## RECORDS SHOWN
☆ ☆ ☆ ☆ ☆

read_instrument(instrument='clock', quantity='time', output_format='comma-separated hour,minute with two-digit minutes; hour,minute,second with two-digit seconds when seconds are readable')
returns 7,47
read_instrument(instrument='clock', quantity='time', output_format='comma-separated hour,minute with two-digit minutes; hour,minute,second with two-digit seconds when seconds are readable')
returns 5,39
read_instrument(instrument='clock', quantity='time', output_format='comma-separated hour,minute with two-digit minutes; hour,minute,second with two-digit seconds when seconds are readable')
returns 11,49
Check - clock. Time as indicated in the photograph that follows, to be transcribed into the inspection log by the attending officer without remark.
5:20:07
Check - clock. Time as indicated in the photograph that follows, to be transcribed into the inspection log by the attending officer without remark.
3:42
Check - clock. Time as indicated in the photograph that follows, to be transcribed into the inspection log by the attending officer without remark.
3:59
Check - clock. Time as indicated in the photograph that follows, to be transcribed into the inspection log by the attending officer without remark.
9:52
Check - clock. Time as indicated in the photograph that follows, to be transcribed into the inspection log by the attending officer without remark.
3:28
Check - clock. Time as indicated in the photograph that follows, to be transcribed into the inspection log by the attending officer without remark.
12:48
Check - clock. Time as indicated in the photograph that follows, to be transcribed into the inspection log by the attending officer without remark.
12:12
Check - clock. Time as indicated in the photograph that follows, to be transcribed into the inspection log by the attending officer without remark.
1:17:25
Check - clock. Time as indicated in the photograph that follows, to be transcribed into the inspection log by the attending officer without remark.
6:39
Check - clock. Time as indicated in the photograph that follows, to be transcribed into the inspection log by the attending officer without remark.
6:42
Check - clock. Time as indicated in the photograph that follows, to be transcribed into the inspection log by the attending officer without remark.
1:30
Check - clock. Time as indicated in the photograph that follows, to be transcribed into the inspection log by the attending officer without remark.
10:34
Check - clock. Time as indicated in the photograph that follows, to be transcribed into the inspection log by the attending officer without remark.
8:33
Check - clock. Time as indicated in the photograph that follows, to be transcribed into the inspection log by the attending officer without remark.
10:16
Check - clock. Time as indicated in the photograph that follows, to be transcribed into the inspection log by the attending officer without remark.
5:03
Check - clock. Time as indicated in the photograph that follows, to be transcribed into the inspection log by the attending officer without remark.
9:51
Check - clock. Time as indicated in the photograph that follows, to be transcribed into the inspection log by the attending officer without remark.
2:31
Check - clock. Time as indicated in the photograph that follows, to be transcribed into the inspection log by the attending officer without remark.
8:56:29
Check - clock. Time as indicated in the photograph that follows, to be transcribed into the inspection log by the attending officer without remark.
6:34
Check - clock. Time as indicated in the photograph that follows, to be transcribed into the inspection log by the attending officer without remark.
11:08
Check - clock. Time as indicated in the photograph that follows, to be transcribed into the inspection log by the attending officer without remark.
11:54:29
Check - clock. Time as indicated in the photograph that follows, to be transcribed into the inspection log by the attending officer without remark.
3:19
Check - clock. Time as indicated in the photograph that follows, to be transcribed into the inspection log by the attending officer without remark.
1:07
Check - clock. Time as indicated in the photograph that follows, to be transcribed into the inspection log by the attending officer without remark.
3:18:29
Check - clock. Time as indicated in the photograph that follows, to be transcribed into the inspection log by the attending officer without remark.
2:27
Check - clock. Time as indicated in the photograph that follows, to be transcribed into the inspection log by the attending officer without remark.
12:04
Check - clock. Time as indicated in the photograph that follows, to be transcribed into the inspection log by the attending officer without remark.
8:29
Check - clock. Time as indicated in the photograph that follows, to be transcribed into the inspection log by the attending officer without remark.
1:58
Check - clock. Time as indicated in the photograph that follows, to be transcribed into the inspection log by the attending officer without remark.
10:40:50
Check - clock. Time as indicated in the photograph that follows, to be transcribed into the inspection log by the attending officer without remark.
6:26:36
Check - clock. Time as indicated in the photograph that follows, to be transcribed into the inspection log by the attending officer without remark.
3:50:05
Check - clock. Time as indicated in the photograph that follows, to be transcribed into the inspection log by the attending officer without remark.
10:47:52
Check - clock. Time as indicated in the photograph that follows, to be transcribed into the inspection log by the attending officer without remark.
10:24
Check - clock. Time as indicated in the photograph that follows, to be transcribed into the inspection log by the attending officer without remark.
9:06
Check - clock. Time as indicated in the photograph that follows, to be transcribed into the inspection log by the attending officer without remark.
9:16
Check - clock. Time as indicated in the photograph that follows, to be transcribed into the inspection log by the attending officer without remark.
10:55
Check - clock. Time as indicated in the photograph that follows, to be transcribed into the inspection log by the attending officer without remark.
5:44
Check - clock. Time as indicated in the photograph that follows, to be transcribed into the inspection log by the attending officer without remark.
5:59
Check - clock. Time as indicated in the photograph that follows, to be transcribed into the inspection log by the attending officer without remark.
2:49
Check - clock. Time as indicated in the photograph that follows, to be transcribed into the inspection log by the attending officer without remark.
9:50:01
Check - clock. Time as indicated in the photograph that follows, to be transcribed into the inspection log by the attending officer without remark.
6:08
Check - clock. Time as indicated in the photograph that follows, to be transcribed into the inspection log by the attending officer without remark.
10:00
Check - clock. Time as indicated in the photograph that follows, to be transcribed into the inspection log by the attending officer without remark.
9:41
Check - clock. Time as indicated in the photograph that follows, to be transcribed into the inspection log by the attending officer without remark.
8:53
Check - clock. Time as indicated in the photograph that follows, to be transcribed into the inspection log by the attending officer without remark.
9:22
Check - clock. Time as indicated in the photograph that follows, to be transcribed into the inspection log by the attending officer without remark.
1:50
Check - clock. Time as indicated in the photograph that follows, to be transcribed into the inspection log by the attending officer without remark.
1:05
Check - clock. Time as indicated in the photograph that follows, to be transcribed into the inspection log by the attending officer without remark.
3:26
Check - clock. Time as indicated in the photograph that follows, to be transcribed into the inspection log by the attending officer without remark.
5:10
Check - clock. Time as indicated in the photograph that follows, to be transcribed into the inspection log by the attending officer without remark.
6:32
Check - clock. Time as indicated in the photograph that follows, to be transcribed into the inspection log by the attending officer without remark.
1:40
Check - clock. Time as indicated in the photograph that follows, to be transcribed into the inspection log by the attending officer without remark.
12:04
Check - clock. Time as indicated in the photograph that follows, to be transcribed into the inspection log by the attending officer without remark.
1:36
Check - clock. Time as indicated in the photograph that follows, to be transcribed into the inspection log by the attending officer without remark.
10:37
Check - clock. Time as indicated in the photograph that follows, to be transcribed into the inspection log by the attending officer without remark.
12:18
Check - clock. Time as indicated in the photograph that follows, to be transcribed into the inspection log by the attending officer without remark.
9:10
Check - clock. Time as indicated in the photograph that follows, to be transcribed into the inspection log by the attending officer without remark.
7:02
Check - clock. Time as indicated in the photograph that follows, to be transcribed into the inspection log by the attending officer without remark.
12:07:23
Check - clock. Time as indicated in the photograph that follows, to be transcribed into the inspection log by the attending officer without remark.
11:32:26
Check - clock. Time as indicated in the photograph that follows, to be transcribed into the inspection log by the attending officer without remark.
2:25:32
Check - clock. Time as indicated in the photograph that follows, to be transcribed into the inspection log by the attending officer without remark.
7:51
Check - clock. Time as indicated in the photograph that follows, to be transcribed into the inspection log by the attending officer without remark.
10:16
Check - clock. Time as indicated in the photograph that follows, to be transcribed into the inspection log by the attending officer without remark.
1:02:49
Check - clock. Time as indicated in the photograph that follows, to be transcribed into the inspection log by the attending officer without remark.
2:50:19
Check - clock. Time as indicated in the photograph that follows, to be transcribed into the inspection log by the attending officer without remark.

☆ ☆ ☆ ☆ ☆

## THE EXERCISE
Please print every one of the entries above word for word, with no changes.

## WRITTEN SOLUTION
read_instrument(instrument='clock', quantity='time', output_format='comma-separated hour,minute with two-digit minutes; hour,minute,second with two-digit seconds when seconds are readable')
returns 7,47
read_instrument(instrument='clock', quantity='time', output_format='comma-separated hour,minute with two-digit minutes; hour,minute,second with two-digit seconds when seconds are readable')
returns 5,39
read_instrument(instrument='clock', quantity='time', output_format='comma-separated hour,minute with two-digit minutes; hour,minute,second with two-digit seconds when seconds are readable')
returns 11,49
Check - clock. Time as indicated in the photograph that follows, to be transcribed into the inspection log by the attending officer without remark.
5:20:07
Check - clock. Time as indicated in the photograph that follows, to be transcribed into the inspection log by the attending officer without remark.
3:42
Check - clock. Time as indicated in the photograph that follows, to be transcribed into the inspection log by the attending officer without remark.
3:59
Check - clock. Time as indicated in the photograph that follows, to be transcribed into the inspection log by the attending officer without remark.
9:52
Check - clock. Time as indicated in the photograph that follows, to be transcribed into the inspection log by the attending officer without remark.
3:28
Check - clock. Time as indicated in the photograph that follows, to be transcribed into the inspection log by the attending officer without remark.
12:48
Check - clock. Time as indicated in the photograph that follows, to be transcribed into the inspection log by the attending officer without remark.
12:12
Check - clock. Time as indicated in the photograph that follows, to be transcribed into the inspection log by the attending officer without remark.
1:17:25
Check - clock. Time as indicated in the photograph that follows, to be transcribed into the inspection log by the attending officer without remark.
6:39
Check - clock. Time as indicated in the photograph that follows, to be transcribed into the inspection log by the attending officer without remark.
6:42
Check - clock. Time as indicated in the photograph that follows, to be transcribed into the inspection log by the attending officer without remark.
1:30
Check - clock. Time as indicated in the photograph that follows, to be transcribed into the inspection log by the attending officer without remark.
10:34
Check - clock. Time as indicated in the photograph that follows, to be transcribed into the inspection log by the attending officer without remark.
8:33
Check - clock. Time as indicated in the photograph that follows, to be transcribed into the inspection log by the attending officer without remark.
10:16
Check - clock. Time as indicated in the photograph that follows, to be transcribed into the inspection log by the attending officer without remark.
5:03
Check - clock. Time as indicated in the photograph that follows, to be transcribed into the inspection log by the attending officer without remark.
9:51
Check - clock. Time as indicated in the photograph that follows, to be transcribed into the inspection log by the attending officer without remark.
2:31
Check - clock. Time as indicated in the photograph that follows, to be transcribed into the inspection log by the attending officer without remark.
8:56:29
Check - clock. Time as indicated in the photograph that follows, to be transcribed into the inspection log by the attending officer without remark.
6:34
Check - clock. Time as indicated in the photograph that follows, to be transcribed into the inspection log by the attending officer without remark.
11:08
Check - clock. Time as indicated in the photograph that follows, to be transcribed into the inspection log by the attending officer without remark.
11:54:29
Check - clock. Time as indicated in the photograph that follows, to be transcribed into the inspection log by the attending officer without remark.
3:19
Check - clock. Time as indicated in the photograph that follows, to be transcribed into the inspection log by the attending officer without remark.
1:07
Check - clock. Time as indicated in the photograph that follows, to be transcribed into the inspection log by the attending officer without remark.
3:18:29
Check - clock. Time as indicated in the photograph that follows, to be transcribed into the inspection log by the attending officer without remark.
2:27
Check - clock. Time as indicated in the photograph that follows, to be transcribed into the inspection log by the attending officer without remark.
12:04
Check - clock. Time as indicated in the photograph that follows, to be transcribed into the inspection log by the attending officer without remark.
8:29
Check - clock. Time as indicated in the photograph that follows, to be transcribed into the inspection log by the attending officer without remark.
1:58
Check - clock. Time as indicated in the photograph that follows, to be transcribed into the inspection log by the attending officer without remark.
10:40:50
Check - clock. Time as indicated in the photograph that follows, to be transcribed into the inspection log by the attending officer without remark.
6:26:36
Check - clock. Time as indicated in the photograph that follows, to be transcribed into the inspection log by the attending officer without remark.
3:50:05
Check - clock. Time as indicated in the photograph that follows, to be transcribed into the inspection log by the attending officer without remark.
10:47:52
Check - clock. Time as indicated in the photograph that follows, to be transcribed into the inspection log by the attending officer without remark.
10:24
Check - clock. Time as indicated in the photograph that follows, to be transcribed into the inspection log by the attending officer without remark.
9:06
Check - clock. Time as indicated in the photograph that follows, to be transcribed into the inspection log by the attending officer without remark.
9:16
Check - clock. Time as indicated in the photograph that follows, to be transcribed into the inspection log by the attending officer without remark.
10:55
Check - clock. Time as indicated in the photograph that follows, to be transcribed into the inspection log by the attending officer without remark.
5:44
Check - clock. Time as indicated in the photograph that follows, to be transcribed into the inspection log by the attending officer without remark.
5:59
Check - clock. Time as indicated in the photograph that follows, to be transcribed into the inspection log by the attending officer without remark.
2:49
Check - clock. Time as indicated in the photograph that follows, to be transcribed into the inspection log by the attending officer without remark.
9:50:01
Check - clock. Time as indicated in the photograph that follows, to be transcribed into the inspection log by the attending officer without remark.
6:08
Check - clock. Time as indicated in the photograph that follows, to be transcribed into the inspection log by the attending officer without remark.
10:00
Check - clock. Time as indicated in the photograph that follows, to be transcribed into the inspection log by the attending officer without remark.
9:41
Check - clock. Time as indicated in the photograph that follows, to be transcribed into the inspection log by the attending officer without remark.
8:53
Check - clock. Time as indicated in the photograph that follows, to be transcribed into the inspection log by the attending officer without remark.
9:22
Check - clock. Time as indicated in the photograph that follows, to be transcribed into the inspection log by the attending officer without remark.
1:50
Check - clock. Time as indicated in the photograph that follows, to be transcribed into the inspection log by the attending officer without remark.
1:05
Check - clock. Time as indicated in the photograph that follows, to be transcribed into the inspection log by the attending officer without remark.
3:26
Check - clock. Time as indicated in the photograph that follows, to be transcribed into the inspection log by the attending officer without remark.
5:10
Check - clock. Time as indicated in the photograph that follows, to be transcribed into the inspection log by the attending officer without remark.
6:32
Check - clock. Time as indicated in the photograph that follows, to be transcribed into the inspection log by the attending officer without remark.
1:40
Check - clock. Time as indicated in the photograph that follows, to be transcribed into the inspection log by the attending officer without remark.
12:04
Check - clock. Time as indicated in the photograph that follows, to be transcribed into the inspection log by the attending officer without remark.
1:36
Check - clock. Time as indicated in the photograph that follows, to be transcribed into the inspection log by the attending officer without remark.
10:37
Check - clock. Time as indicated in the photograph that follows, to be transcribed into the inspection log by the attending officer without remark.
12:18
Check - clock. Time as indicated in the photograph that follows, to be transcribed into the inspection log by the attending officer without remark.
9:10
Check - clock. Time as indicated in the photograph that follows, to be transcribed into the inspection log by the attending officer without remark.
7:02
Check - clock. Time as indicated in the photograph that follows, to be transcribed into the inspection log by the attending officer without remark.
12:07:23
Check - clock. Time as indicated in the photograph that follows, to be transcribed into the inspection log by the attending officer without remark.
11:32:26
Check - clock. Time as indicated in the photograph that follows, to be transcribed into the inspection log by the attending officer without remark.
2:25:32
Check - clock. Time as indicated in the photograph that follows, to be transcribed into the inspection log by the attending officer without remark.
7:51
Check - clock. Time as indicated in the photograph that follows, to be transcribed into the inspection log by the attending officer without remark.
10:16
Check - clock. Time as indicated in the photograph that follows, to be transcribed into the inspection log by the attending officer without remark.
1:02:49
Check - clock. Time as indicated in the photograph that follows, to be transcribed into the inspection log by the attending officer without remark.
2:50:19
Check - clock. Time as indicated in the photograph that follows, to be transcribed into the inspection log by the attending officer without remark.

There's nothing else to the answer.